**What is required**. Pick out the lines below that contain the string "scroll" and copy them all.

[Stored items]
=== Section Start ===
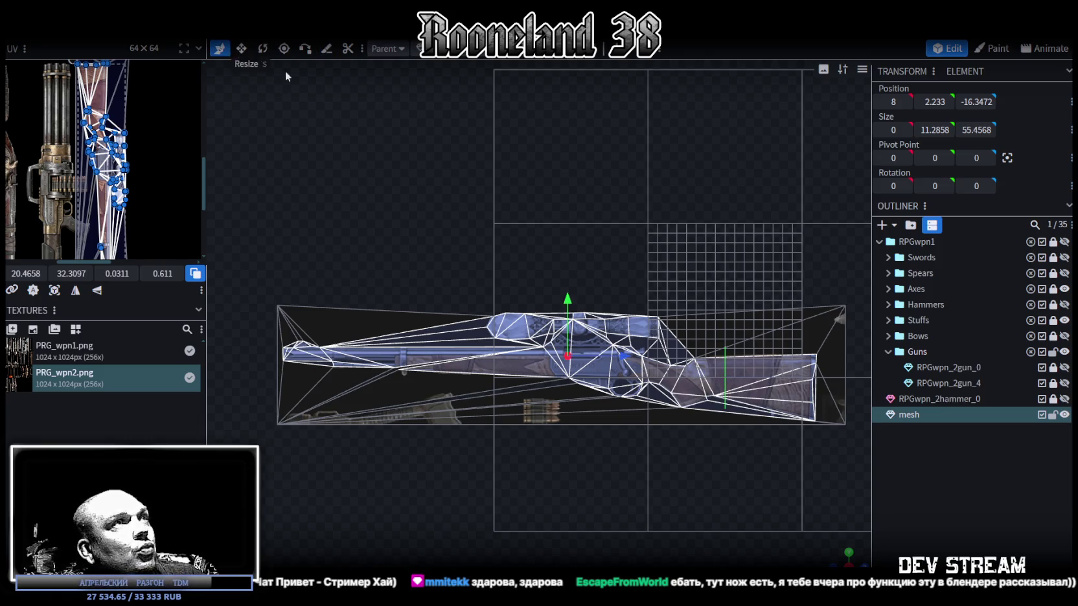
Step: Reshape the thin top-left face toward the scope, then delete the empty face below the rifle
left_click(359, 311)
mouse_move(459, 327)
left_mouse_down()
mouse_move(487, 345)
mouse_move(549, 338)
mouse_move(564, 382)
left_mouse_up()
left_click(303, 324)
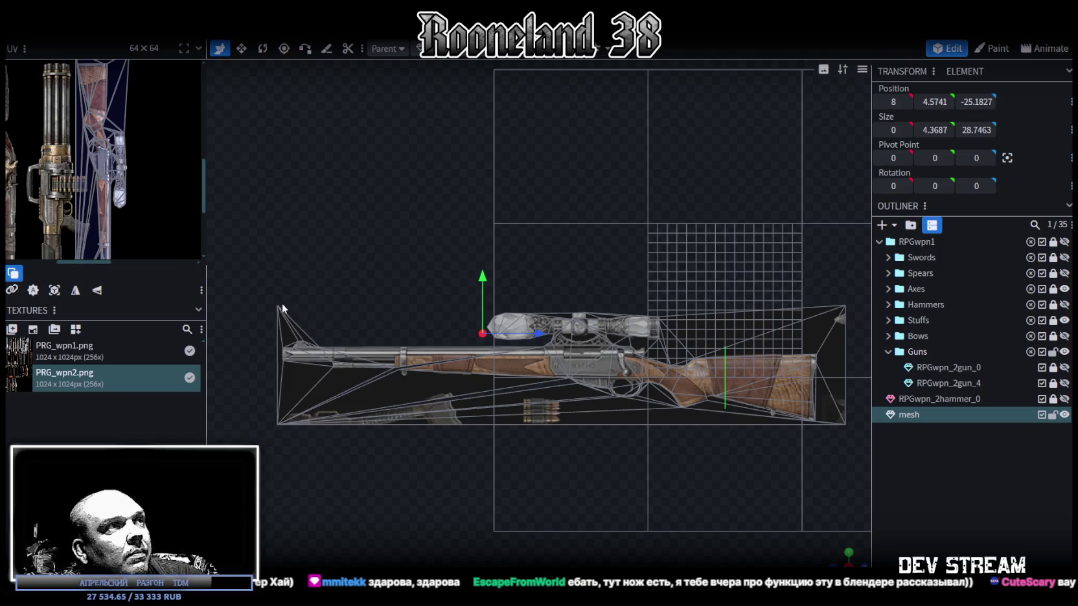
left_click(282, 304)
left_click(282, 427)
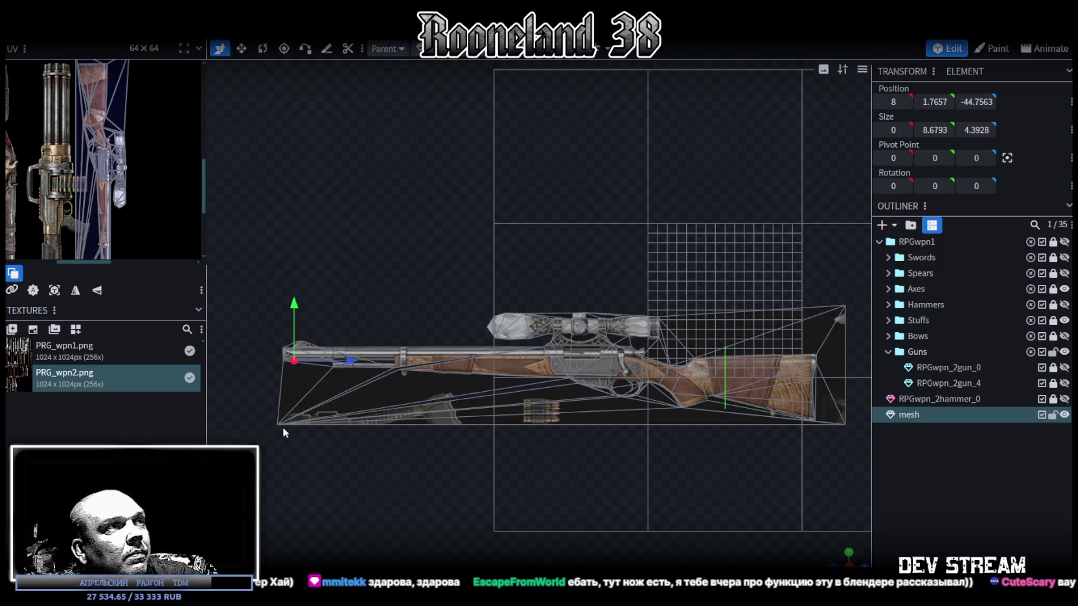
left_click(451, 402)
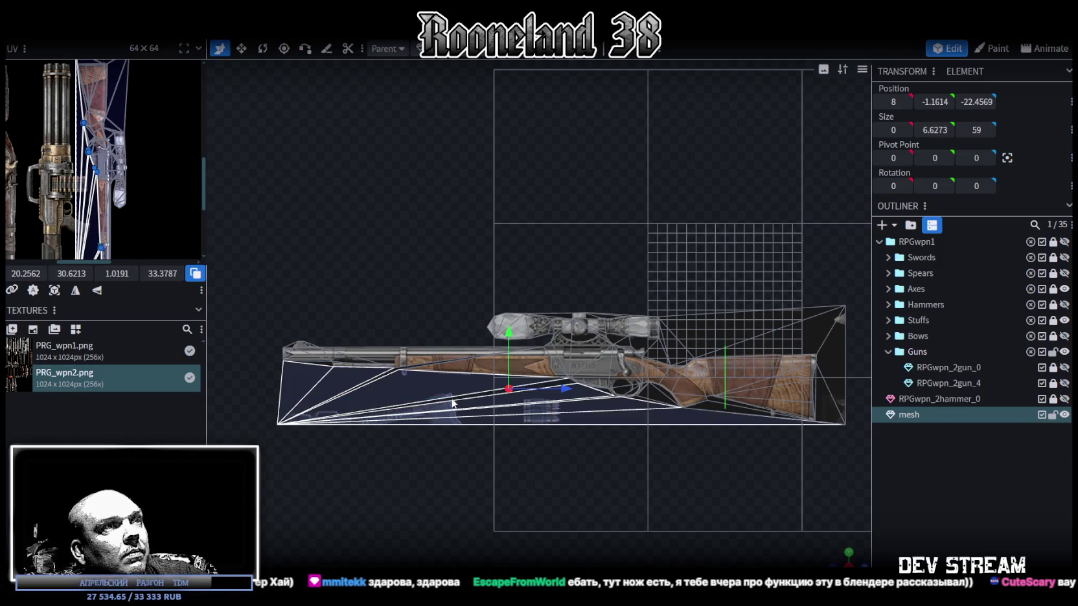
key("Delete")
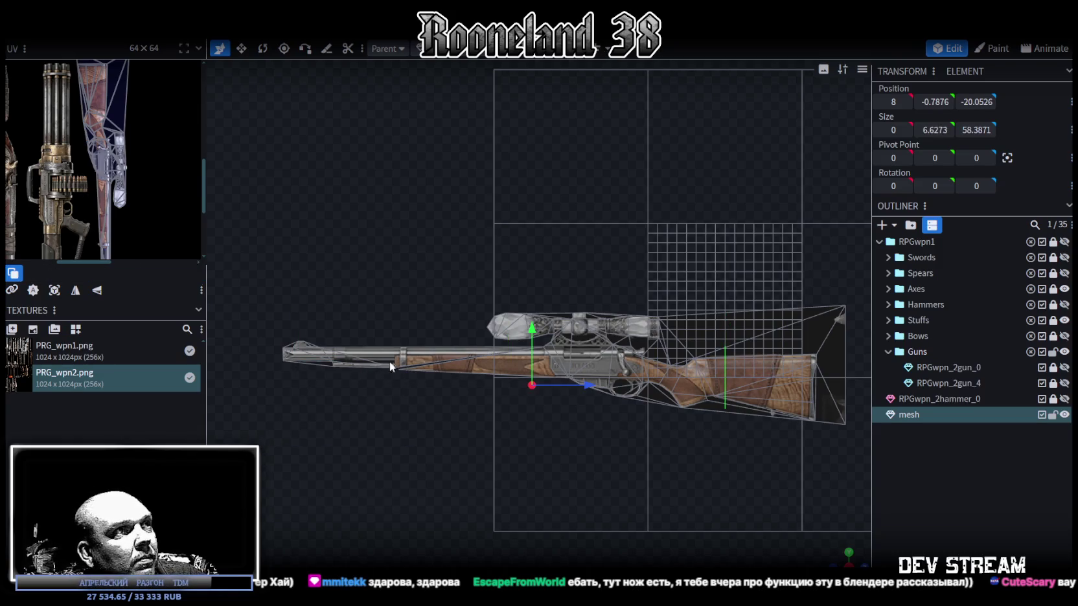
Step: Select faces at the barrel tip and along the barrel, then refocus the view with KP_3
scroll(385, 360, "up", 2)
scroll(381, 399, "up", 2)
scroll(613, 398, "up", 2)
=== Section End ===
**Exercise answer**.
scroll(385, 360, "up", 2)
scroll(381, 399, "up", 2)
scroll(613, 398, "up", 2)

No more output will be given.